Ads in Computer Games

Speaking of real-time strategy games, I recently purchased The Battle for Middle Earth (BME). I’d been addicted to Battlefield: Vietnam’s online play for months, but it was time for something new (huh, combine that with my occasional ongoing NHL 2005 gaming, and every game I’ve played in the past six months was published by Electronic Arts…that’s a bit worrying).

I may post a complete review of BME, but I wanted to mention the intro movies. In recent years, computer games have come to mimic movies in their series of irritating pre-film ads. I’m referring here to the studio and production company animations and THX-type ads (more on THX here) that run after the advertisements and the trailers, but before the actual feature. As Mark observed a while back, it’s like movies have a boot sequence.

Last night, when I started BME, I was treated to sequences for EA Games, New Line Cinema, Intel and THX (surprisingly, there was no game developer, so I guess EA built the game in-house).
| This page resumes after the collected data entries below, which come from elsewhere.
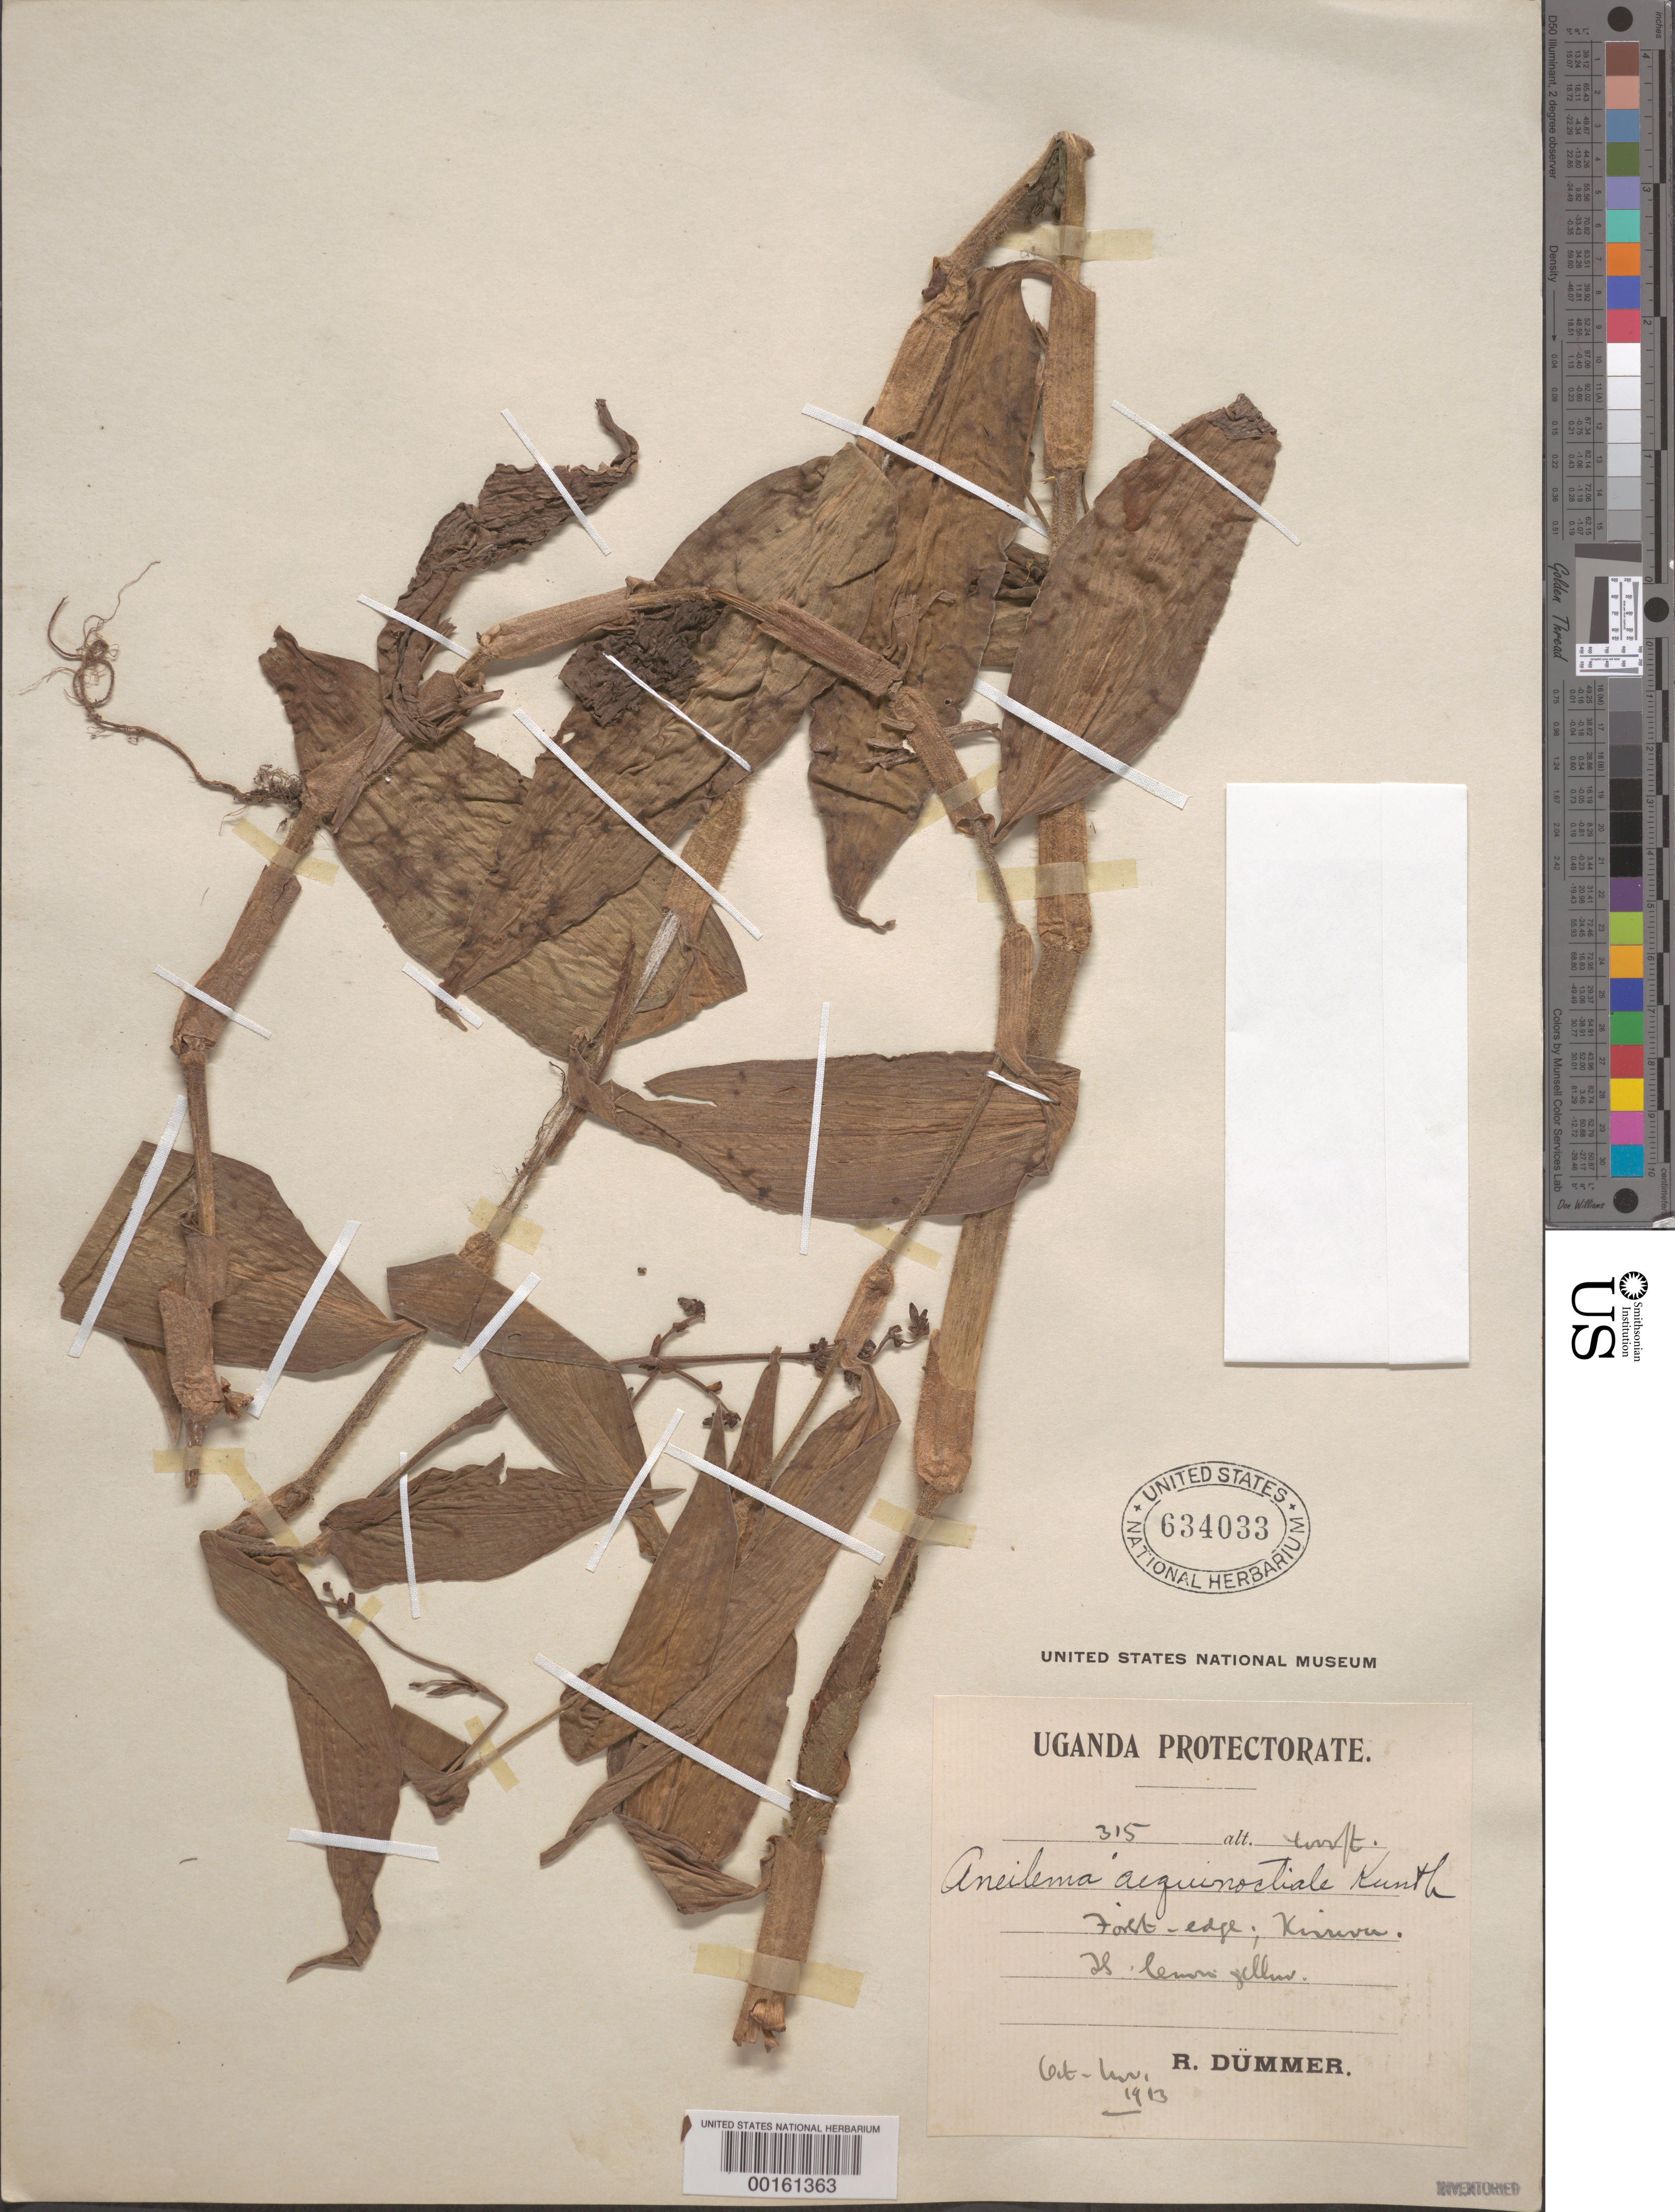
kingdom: Plantae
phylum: Tracheophyta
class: Liliopsida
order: Commelinales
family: Commelinaceae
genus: Aneilema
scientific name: Aneilema aequinoctiale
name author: (P. Beauv.) Loudon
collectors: R. Dümmer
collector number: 315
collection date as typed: Oct 1913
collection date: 1913-10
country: Uganda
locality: Kiruva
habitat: Forest edge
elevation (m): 1220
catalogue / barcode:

I timed it, and EA makes me watch 1 minute and 10 seconds worth of ads before I can actually start playing the game. That’s not down to my machine’s performance either–all of that time is spent showing graphics, not loading the game. I don’t play games for hours on end anymore, so this means that if I spend 30 minutes playing a game, 3% of my time is spent watching ads. I didn’t pay EA Games $60 to be sold on the Pentium 4 processor.

Fortunately, a quick Web search led me to a (very obvious, but I’m rather dimwitted when it comes to these things) work-around. I can now skip all four movies and get straight to the actual game-playing. Daniel Bishop, you’re a star.